PASSAGE >>
--------------------

THE SCOPE OF THIS BOOK

The age of the Antonines is an age little understood amongst the present generation. The documents relating thereto are few in number, and for the most part the work of very second-rate scandal-mongers. Like the Senate of the time, these writers had so far lost their sense of personal responsibility that they were quite willing to record anything that their “ God and Master” ordered. The pleasures and vices of the age were lurid and extravagant. The menace of official Christianity, with its destruction of literature and philosophy, was almost at the gates of the city. All which facts serve to render this most magnificent period of Roman history unreal and fantastic to men of our more practical and rationalistic age.

The reign of Elagabalus is not a record of great deeds. It shows no advance in science or in military conquest. Save in the realm of jurisprudence, it is not an age of great men, because these are born in the struggles of nations. It is not an age of poverty or distress. It is rather a record of enormous wealth and excessive prodigality, luxury and aestheticism, carried to their ultimate extreme, and sensuality in all the refinements of its Eastern habit. Such were the forces that swayed the minds of these eager, living men, made idle by force of circumstances.

--------------------

DATASET ROWS >>
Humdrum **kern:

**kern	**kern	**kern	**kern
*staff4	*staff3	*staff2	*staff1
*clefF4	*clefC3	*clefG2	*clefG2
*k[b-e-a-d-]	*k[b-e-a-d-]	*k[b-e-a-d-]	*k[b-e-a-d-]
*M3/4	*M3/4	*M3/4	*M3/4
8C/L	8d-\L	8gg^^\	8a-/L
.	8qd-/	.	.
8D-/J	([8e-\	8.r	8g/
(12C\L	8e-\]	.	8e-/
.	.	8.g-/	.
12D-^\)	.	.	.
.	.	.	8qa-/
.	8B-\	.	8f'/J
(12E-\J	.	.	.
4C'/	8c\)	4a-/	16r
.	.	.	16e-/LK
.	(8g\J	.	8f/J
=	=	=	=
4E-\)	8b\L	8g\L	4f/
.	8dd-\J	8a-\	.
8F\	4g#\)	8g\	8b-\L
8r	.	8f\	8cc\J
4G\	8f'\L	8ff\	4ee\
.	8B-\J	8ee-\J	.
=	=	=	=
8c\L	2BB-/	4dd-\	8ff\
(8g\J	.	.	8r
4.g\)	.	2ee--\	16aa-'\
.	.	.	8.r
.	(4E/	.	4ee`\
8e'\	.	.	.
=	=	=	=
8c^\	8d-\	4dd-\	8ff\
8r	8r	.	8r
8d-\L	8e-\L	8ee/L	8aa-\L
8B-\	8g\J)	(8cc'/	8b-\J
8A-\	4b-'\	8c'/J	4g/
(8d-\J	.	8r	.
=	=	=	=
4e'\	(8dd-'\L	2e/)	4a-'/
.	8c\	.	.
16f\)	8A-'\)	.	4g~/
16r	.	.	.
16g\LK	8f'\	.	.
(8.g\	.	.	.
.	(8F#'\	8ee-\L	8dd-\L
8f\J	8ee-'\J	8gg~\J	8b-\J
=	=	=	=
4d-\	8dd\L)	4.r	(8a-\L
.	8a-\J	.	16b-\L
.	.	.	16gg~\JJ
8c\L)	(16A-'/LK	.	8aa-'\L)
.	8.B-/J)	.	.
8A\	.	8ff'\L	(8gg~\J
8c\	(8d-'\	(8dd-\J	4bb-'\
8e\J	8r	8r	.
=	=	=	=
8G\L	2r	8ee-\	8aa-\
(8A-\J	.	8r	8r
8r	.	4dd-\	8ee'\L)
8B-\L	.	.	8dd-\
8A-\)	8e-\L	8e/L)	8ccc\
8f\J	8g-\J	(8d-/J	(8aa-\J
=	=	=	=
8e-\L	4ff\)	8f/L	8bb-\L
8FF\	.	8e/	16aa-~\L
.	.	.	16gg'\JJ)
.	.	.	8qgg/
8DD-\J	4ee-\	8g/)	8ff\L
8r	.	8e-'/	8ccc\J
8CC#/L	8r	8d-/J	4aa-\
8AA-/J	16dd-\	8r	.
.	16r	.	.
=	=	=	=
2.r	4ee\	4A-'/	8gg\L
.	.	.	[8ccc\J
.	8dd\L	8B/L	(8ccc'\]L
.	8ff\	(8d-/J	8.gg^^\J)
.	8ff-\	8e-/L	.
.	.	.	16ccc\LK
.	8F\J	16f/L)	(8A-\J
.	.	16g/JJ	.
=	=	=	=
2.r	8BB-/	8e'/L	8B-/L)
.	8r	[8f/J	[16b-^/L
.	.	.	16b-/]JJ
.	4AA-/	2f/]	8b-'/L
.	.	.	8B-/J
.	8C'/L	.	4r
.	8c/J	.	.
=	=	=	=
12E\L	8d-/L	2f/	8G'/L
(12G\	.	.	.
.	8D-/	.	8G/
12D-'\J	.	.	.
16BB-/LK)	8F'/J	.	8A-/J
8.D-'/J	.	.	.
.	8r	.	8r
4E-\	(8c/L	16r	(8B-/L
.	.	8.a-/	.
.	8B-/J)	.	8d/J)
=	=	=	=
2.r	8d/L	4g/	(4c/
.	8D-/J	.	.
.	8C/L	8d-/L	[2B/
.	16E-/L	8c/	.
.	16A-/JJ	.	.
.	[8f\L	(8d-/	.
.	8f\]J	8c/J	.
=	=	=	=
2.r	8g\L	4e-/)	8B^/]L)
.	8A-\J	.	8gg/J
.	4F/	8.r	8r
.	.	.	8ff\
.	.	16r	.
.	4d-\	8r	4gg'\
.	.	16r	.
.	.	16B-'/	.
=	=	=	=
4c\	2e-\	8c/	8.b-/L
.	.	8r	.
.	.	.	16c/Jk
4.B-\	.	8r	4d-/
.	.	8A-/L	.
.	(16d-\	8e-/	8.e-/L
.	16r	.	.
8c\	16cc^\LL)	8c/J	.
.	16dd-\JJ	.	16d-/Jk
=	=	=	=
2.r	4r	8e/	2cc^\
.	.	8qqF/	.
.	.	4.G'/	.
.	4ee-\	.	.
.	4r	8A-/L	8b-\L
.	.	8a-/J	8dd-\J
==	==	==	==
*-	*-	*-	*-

--------------------

INSTRUCTIONS >>
1) Please state whether each statement agrees with the passage, answering yes or no and quoting the words that decide it.
(a) Many documents survive on the age of the Antonines.
(b) The reign of Elagabalus was an age of poverty.
(c) Apart from jurisprudence, the age had no great men.
2) Answer these questions from the passage.
(a) What had the writers lost, like the Senate of the time?
(b) What two things would official Christianity destroy?
(c) In which two areas does the reign of Elagabalus show no advance?
3) According to the passage, what is the reign of Elagabalus a record of? List every item.
Use only the passage to answer, not the lines.

WRITTEN RESPONSES >>
1)
(a) No: "The documents relating thereto are few in number"
(b) No: "It is not an age of poverty or distress."
(c) Yes: "Save in the realm of jurisprudence, it is not an age of great men"

2)
(a) Their sense of personal responsibility
(b) Literature and philosophy
(c) Science and military conquest

3)
- Enormous wealth
- Excessive prodigality
- Luxury
- Aestheticism
- Sensuality